Chi Square Distribution Test of a Single Variance or Standard Deviation

The Organic Chemistry Tutor

23 Nov 201905:12

Summary

TLDRThis video explains how to perform a hypothesis test for a single variance using a chi-square distribution. The example focuses on a professor's belief that the standard deviation of exam scores in a math department is less than the hypothesized value of 8.6. After collecting a sample of 20 exam scores with a standard deviation of 6.9, the video walks through the steps of hypothesis testing, including setting up the null and alternative hypotheses, conducting a left-tailed test, calculating the chi-square test statistic, and determining the critical value.

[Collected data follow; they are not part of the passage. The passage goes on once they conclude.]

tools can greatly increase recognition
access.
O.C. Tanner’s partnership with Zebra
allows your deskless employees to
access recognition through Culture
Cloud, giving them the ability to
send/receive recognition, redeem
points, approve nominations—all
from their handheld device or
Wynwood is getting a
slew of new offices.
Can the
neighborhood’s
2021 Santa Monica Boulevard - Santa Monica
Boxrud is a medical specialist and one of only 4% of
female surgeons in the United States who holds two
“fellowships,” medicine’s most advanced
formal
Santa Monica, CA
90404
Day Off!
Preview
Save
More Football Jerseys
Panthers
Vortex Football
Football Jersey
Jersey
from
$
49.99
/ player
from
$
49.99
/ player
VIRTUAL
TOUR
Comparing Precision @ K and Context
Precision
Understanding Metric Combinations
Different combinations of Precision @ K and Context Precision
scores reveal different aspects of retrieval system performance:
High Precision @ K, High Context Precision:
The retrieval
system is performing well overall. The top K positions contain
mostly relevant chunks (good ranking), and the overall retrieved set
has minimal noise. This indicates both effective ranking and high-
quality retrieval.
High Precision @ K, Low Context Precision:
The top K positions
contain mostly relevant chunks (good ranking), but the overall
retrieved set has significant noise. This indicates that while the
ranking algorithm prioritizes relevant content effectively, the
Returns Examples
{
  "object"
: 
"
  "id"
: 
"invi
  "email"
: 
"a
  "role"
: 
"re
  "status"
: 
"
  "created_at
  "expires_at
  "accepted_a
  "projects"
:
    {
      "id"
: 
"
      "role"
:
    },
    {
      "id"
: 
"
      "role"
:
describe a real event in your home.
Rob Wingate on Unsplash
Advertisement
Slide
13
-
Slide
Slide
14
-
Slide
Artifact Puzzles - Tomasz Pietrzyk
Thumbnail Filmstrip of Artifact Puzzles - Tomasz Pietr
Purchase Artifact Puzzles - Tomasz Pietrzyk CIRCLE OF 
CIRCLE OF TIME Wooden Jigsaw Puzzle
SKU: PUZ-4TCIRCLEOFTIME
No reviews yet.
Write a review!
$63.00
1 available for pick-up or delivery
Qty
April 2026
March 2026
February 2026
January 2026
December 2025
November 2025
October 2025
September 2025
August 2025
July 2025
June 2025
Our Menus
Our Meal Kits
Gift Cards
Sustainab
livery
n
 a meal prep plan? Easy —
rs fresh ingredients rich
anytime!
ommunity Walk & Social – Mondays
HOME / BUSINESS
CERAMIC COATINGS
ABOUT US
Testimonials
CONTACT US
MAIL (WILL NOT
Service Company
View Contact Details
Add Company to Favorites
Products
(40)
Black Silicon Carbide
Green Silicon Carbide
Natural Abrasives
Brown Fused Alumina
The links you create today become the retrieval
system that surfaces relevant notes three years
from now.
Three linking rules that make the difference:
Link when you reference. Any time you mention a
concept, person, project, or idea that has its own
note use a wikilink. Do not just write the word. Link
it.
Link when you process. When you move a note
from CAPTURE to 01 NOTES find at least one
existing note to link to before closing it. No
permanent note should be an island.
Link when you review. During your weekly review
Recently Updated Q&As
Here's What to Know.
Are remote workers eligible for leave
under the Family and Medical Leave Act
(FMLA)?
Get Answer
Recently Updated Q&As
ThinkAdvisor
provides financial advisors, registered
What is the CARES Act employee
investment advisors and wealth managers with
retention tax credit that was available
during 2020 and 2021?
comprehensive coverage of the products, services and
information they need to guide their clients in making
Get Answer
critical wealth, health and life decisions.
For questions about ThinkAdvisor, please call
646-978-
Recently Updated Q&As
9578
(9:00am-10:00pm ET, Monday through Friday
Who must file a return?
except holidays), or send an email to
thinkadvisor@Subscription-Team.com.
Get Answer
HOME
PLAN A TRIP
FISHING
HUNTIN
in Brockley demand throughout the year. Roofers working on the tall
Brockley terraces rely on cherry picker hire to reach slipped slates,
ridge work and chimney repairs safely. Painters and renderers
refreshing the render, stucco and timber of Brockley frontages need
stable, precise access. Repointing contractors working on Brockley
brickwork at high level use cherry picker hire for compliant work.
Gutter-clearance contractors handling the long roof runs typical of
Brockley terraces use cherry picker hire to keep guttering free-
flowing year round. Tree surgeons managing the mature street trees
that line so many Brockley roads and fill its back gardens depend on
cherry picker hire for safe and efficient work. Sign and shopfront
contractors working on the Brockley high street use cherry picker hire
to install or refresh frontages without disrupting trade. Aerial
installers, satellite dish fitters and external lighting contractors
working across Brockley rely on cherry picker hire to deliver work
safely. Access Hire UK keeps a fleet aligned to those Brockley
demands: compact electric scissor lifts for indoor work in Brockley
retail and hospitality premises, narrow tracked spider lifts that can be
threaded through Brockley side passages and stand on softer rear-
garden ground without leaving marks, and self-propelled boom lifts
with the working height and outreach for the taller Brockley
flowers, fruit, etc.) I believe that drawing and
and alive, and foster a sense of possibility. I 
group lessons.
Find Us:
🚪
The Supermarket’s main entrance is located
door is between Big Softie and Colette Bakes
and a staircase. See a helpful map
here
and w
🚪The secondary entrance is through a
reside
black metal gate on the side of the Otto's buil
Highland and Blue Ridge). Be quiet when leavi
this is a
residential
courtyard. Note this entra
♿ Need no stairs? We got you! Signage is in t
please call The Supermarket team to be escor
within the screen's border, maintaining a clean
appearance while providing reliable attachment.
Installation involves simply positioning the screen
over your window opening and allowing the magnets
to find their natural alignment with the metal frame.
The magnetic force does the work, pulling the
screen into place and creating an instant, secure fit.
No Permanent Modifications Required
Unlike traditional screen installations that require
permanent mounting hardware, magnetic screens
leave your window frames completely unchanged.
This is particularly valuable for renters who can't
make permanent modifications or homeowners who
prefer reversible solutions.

Ultimately, the test does not provide enough evidence to reject the null hypothesis.

Takeaways

😀 The problem involves testing if the true standard deviation of exam scores is less than 8.6, based on a sample of 20 scores.
😀 The hypothesized standard deviation is 8.6, which translates to a hypothesized variance of 8.6².
😀 The professor believes the true standard deviation is smaller, leading to a one-tailed hypothesis test.
😀 The sample standard deviation is 6.9, resulting in a sample variance of 6.9².
😀 The degrees of freedom for the test are calculated as n - 1, which is 20 - 1 = 19.
😀 The null hypothesis (H₀) is that the population variance equals 8.6², and the alternative hypothesis (H₁) is that it is less than 8.6².
😀 This test is a left-tailed chi-square test because the professor believes the variance is smaller than the hypothesized value.
😀 The critical value for the chi-square distribution with 19 degrees of freedom at a 5% significance level is 10.117.
😀 The chi-square statistic is calculated using the formula: (n - 1) * (sample variance / hypothesized variance).
😀 The calculated chi-square value is 12.23, which is greater than the critical value of 10.117, so the null hypothesis is not rejected.

Q & A

What is the main goal of the hypothesis test in this video?
-The main goal is to determine if a sample of exam scores provides enough evidence to suggest that the true standard deviation is less than the hypothesized value of 8.6.
What is the hypothesized standard deviation in the problem?
-The hypothesized standard deviation is 8.6.
How do we calculate the hypothesized variance from the hypothesized standard deviation?
-The hypothesized variance is calculated by squaring the hypothesized standard deviation: 8.6 squared.
What is the sample standard deviation, and how is it used in the hypothesis test?
-The sample standard deviation is 6.9. It is used to calculate the sample variance, which will be compared to the hypothesized variance to determine if there is enough evidence to reject the null hypothesis.
What is the sample size and how is it used to determine the degrees of freedom?
-The sample size is 20. The degrees of freedom is calculated as n - 1, so 20 - 1 = 19.
What are the null and alternative hypotheses in this hypothesis test?
-The null hypothesis is that the population variance is equal to 8.6 squared. The alternative hypothesis is that the population variance is less than 8.6 squared.
What type of hypothesis test is being performed, and how is it determined?
-A left-tailed test is being performed because the professor believes the variance is less than 8.6 squared, which leads to a one-tailed test in the left direction.
What is the critical chi-square value, and how is it determined?
-The critical chi-square value is 10.117. It is determined from a chi-square distribution table with 19 degrees of freedom and an area to the right of 0.95.
What is the formula used to calculate the chi-square test statistic?
-The formula is (n - 1) * (sample variance) / (population variance). In this case, it is 19 * (6.9 squared) / (8.6 squared).
What conclusion can be drawn from the test statistic and the critical value?
-Since the calculated chi-square value of 12.23 is greater than the critical chi-square value of 10.117, we do not reject the null hypothesis. This suggests that there is not enough evidence to support the professor's claim that the true standard deviation is less than 8.6.